START
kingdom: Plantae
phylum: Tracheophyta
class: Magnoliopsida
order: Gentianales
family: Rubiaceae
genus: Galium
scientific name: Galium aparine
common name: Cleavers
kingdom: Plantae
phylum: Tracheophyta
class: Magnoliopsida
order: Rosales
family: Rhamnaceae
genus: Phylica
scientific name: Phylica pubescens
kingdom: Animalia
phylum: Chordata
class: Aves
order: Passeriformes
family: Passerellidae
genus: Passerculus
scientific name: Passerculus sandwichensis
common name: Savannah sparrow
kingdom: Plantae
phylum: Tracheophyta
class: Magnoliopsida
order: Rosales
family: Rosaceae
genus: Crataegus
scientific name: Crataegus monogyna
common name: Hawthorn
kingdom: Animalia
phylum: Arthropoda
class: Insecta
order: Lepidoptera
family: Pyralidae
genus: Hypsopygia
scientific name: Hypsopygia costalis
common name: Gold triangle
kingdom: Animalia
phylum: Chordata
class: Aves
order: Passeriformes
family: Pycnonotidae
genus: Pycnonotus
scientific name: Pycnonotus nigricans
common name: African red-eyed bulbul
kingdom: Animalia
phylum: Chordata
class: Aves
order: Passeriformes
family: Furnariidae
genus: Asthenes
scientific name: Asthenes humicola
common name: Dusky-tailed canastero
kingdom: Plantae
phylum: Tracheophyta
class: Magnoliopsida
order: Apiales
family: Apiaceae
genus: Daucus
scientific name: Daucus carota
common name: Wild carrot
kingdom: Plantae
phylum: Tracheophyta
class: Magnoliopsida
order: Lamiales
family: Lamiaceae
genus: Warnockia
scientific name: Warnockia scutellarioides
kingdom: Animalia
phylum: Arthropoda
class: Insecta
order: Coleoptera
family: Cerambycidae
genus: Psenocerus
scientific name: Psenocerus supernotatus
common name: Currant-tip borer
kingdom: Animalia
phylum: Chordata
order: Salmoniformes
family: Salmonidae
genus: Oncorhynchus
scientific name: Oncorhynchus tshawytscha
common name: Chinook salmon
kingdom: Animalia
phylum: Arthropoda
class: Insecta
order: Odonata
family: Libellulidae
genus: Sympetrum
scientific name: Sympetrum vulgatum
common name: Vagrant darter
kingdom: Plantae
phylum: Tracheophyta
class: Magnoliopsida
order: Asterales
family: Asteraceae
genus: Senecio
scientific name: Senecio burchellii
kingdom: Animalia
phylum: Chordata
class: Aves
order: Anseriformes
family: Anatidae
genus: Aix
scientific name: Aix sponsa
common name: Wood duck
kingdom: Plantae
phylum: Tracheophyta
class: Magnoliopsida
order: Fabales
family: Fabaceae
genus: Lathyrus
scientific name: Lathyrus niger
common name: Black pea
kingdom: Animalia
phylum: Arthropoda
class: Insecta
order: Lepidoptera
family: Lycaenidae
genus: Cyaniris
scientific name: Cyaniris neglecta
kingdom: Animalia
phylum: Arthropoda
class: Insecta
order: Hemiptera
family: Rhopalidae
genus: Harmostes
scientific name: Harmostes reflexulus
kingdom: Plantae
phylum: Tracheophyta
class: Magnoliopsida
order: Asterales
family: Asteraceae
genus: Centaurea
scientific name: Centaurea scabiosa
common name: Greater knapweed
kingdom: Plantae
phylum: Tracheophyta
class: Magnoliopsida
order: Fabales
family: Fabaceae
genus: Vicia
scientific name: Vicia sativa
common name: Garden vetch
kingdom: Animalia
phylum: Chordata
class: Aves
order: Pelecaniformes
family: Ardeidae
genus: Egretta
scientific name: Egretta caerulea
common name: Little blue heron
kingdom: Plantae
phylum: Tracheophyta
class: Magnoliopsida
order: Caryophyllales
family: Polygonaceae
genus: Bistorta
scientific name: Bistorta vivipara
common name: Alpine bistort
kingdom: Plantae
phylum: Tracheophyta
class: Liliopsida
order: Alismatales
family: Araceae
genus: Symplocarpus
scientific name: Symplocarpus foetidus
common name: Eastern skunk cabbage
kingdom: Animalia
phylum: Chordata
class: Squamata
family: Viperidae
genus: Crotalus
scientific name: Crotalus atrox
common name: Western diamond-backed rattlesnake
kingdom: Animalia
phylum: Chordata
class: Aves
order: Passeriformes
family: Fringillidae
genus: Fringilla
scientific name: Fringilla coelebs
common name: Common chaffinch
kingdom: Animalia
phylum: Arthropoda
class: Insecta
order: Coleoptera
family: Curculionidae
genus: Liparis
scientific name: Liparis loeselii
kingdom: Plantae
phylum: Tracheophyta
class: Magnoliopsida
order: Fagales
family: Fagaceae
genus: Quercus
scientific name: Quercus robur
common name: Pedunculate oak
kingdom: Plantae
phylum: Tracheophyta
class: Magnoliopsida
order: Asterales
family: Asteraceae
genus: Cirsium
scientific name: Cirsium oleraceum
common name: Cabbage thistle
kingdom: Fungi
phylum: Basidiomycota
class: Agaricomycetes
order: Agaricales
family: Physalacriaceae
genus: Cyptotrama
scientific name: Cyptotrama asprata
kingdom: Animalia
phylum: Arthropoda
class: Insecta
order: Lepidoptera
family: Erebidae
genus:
END
● WHAT IS BEING ASKED:
Copy the lines of the records above, starting with the line that contains "common name: Pedunculate oak" and continuing through the end of the records, keeping each line unchanged.

● ANSWER TO THE PROBLEM:
common name: Pedunculate oak
kingdom: Plantae
phylum: Tracheophyta
class: Magnoliopsida
order: Asterales
family: Asteraceae
genus: Cirsium
scientific name: Cirsium oleraceum
common name: Cabbage thistle
kingdom: Fungi
phylum: Basidiomycota
class: Agaricomycetes
order: Agaricales
family: Physalacriaceae
genus: Cyptotrama
scientific name: Cyptotrama asprata
kingdom: Animalia
phylum: Arthropoda
class: Insecta
order: Lepidoptera
family: Erebidae
genus:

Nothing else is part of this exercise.